◆ **Exercise instructions**
Within the listing below, count the lines that have the string "labels". Answer with that number only.

◆ **Extracted material**
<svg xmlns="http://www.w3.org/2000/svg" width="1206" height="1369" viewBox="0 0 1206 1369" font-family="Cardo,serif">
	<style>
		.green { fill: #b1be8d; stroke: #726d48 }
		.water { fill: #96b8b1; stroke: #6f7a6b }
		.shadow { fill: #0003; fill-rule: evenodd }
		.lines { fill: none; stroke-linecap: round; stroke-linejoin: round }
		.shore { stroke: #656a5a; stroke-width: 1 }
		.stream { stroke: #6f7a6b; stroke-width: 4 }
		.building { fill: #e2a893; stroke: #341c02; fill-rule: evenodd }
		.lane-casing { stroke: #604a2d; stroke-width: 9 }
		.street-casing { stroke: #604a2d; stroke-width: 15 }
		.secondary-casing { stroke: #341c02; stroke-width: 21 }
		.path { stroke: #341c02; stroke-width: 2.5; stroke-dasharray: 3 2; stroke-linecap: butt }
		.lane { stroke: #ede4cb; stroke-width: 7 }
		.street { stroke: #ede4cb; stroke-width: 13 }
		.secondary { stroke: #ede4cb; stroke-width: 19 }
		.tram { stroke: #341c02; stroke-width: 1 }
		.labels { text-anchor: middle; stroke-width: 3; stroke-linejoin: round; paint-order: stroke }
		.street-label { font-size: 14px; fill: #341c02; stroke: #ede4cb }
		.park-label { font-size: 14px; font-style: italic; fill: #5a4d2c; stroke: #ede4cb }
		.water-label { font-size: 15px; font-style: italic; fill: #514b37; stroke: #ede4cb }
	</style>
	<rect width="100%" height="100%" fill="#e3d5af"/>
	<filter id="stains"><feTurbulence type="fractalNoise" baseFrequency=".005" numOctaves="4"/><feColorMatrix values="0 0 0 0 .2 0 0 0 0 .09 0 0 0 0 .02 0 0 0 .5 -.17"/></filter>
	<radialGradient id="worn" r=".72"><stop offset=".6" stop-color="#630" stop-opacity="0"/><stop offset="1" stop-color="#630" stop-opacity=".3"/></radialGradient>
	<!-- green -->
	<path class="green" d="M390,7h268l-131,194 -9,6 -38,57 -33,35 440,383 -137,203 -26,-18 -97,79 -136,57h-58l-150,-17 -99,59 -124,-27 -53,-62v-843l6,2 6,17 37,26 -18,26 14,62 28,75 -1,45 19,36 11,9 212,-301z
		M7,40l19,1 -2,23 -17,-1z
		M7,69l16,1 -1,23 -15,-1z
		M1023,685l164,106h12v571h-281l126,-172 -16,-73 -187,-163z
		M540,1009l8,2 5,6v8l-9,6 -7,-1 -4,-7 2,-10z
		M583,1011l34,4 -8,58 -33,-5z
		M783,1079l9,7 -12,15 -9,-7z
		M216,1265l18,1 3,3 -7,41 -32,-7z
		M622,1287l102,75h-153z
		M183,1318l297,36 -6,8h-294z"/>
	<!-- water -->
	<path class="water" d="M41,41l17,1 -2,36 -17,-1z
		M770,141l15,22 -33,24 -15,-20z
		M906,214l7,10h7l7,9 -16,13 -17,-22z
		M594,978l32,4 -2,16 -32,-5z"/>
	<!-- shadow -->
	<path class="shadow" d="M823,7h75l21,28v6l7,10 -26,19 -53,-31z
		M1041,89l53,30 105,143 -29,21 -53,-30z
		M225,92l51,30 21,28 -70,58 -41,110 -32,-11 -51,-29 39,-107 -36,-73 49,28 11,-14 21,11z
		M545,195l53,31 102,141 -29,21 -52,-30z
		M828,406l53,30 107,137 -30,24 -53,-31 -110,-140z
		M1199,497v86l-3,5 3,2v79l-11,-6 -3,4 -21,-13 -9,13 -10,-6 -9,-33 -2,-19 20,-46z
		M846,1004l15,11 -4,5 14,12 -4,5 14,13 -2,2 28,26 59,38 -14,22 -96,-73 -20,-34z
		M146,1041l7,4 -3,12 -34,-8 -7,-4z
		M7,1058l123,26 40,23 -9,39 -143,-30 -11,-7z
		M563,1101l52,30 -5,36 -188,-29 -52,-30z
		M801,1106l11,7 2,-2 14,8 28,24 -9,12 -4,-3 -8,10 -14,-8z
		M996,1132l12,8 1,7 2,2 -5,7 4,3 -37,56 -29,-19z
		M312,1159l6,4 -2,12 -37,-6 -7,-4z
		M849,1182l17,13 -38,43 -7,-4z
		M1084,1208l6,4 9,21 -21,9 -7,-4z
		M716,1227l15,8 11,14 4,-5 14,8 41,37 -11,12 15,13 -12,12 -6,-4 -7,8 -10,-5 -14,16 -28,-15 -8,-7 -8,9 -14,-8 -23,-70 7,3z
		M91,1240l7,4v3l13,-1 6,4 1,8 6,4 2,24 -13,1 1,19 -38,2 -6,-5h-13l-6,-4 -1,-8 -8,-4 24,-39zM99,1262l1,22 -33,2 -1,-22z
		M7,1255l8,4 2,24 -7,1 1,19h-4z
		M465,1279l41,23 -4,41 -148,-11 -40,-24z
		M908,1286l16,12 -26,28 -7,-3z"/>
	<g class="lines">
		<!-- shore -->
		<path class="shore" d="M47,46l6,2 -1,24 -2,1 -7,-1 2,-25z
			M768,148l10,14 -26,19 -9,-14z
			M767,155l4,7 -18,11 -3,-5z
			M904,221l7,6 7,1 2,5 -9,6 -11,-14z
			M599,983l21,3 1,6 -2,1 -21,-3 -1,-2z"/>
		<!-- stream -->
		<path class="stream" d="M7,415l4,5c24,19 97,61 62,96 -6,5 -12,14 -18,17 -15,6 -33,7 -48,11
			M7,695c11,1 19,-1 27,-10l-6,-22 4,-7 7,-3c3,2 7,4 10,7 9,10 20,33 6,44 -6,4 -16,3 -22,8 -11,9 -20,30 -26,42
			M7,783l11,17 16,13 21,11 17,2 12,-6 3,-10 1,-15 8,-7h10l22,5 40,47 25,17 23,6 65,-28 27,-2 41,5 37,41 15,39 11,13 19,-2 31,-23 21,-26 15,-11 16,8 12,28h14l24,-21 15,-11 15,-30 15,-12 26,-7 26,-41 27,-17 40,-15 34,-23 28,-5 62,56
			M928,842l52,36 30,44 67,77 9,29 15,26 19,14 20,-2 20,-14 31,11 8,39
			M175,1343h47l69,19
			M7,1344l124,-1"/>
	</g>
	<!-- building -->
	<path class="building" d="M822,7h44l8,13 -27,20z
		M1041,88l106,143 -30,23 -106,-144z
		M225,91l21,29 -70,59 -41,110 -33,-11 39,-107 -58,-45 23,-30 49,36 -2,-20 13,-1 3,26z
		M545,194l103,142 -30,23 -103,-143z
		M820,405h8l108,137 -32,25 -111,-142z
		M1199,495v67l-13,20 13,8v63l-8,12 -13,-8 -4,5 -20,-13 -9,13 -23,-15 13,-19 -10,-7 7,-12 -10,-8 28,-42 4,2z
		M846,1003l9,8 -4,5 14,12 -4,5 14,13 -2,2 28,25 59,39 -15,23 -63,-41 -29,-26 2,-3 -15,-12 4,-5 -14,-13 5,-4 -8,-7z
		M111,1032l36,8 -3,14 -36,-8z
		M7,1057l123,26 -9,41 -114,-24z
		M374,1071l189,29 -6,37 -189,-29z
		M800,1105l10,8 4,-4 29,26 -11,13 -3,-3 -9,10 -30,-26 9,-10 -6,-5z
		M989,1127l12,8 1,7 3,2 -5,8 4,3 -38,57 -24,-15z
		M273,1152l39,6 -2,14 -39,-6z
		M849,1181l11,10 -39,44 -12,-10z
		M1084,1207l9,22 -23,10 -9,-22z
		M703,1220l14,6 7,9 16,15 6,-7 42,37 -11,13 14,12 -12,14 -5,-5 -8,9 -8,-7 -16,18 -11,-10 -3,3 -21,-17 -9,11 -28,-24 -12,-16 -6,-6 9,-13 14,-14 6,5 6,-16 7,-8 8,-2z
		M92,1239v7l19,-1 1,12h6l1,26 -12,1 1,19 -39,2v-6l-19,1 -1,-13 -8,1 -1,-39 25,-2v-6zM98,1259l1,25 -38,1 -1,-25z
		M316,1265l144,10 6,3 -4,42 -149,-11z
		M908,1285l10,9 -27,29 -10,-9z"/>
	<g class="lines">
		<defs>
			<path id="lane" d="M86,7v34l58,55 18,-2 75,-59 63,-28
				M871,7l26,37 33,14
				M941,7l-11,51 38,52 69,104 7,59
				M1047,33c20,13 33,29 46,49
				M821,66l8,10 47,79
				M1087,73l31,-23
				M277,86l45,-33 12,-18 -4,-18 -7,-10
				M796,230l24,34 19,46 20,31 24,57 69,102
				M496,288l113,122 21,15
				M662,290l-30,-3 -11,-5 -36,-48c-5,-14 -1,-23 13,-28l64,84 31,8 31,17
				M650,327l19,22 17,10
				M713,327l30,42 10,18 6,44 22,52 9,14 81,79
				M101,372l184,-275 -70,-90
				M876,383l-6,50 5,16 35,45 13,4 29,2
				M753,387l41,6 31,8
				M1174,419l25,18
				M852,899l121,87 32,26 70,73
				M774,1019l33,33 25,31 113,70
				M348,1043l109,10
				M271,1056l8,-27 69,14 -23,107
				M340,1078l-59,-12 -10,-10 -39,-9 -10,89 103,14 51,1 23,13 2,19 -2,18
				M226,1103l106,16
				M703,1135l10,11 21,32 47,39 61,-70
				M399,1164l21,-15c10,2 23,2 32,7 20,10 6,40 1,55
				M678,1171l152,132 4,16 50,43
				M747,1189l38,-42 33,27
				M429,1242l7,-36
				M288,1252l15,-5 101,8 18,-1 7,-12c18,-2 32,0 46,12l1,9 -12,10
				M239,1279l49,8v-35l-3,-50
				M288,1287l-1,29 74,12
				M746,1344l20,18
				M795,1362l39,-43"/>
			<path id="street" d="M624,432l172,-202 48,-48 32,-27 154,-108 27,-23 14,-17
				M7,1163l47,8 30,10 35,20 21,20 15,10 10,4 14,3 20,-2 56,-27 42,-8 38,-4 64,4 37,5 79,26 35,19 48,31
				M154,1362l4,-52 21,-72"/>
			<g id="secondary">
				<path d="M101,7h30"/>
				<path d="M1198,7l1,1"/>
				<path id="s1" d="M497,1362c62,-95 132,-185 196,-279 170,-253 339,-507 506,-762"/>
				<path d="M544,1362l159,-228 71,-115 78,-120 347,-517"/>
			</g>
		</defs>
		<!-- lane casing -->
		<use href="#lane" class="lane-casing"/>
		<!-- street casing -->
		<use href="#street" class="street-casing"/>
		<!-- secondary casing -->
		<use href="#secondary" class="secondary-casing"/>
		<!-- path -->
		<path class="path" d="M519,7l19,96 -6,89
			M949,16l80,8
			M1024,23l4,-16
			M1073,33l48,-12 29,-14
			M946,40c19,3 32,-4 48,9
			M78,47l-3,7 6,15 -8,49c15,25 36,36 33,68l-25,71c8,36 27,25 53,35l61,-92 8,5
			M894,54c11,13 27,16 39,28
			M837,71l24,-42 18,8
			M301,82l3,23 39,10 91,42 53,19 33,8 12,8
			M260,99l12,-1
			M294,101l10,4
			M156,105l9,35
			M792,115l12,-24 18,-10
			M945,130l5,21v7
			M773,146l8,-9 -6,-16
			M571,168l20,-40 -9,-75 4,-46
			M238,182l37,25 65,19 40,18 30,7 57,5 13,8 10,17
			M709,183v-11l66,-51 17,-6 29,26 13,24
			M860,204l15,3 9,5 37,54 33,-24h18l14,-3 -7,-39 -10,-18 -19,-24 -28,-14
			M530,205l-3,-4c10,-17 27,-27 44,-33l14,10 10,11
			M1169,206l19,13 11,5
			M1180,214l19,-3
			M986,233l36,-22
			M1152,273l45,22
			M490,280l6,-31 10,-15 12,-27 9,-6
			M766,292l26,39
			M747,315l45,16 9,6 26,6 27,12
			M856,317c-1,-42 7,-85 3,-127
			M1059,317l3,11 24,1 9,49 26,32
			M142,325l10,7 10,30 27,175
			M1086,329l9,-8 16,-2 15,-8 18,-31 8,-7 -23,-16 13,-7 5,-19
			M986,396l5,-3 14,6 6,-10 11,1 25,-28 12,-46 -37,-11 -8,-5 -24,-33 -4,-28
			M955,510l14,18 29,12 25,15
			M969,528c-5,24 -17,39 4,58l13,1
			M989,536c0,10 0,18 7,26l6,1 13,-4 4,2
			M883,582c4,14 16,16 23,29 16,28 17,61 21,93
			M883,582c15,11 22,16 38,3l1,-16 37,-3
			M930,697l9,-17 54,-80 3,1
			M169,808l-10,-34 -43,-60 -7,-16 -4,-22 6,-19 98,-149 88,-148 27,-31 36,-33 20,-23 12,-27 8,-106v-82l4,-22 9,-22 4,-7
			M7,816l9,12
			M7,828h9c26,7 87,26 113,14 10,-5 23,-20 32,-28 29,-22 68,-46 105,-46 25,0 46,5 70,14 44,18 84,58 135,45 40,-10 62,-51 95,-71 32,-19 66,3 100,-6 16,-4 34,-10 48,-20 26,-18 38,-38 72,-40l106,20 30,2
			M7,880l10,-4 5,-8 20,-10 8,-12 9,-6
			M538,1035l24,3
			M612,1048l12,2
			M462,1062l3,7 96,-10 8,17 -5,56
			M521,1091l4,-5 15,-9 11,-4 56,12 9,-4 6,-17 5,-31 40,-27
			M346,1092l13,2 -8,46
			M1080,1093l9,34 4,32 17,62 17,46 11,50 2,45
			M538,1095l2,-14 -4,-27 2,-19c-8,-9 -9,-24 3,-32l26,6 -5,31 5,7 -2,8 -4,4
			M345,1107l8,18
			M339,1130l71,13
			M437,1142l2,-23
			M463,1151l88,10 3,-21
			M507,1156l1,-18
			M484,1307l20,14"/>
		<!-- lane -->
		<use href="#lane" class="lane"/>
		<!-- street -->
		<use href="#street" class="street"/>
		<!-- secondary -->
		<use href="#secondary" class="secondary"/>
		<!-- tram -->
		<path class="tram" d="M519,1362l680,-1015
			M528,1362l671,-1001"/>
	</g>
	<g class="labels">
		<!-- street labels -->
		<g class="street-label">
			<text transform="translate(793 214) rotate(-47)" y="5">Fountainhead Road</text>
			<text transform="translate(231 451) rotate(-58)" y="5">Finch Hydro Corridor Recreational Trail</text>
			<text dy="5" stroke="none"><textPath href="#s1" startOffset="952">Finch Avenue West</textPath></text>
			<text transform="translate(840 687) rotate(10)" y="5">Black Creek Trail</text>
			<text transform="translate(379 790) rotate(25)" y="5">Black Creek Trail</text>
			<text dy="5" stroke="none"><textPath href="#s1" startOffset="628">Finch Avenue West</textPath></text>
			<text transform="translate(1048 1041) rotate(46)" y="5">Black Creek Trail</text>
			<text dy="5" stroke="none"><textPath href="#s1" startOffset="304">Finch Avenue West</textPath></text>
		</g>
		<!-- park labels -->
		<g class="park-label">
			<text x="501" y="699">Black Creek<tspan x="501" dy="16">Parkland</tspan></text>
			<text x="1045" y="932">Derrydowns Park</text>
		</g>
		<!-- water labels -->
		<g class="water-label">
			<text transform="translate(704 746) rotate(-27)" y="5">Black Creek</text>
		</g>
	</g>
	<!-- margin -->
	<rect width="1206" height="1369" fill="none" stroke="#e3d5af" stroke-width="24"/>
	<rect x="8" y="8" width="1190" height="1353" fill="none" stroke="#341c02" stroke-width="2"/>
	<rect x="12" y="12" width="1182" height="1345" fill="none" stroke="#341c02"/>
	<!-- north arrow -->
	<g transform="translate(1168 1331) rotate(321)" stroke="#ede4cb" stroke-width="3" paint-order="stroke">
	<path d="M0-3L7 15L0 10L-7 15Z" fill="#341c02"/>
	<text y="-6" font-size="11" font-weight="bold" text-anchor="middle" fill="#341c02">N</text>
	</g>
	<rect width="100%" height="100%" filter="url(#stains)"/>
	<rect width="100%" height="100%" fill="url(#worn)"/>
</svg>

◆ **Exercise response**
5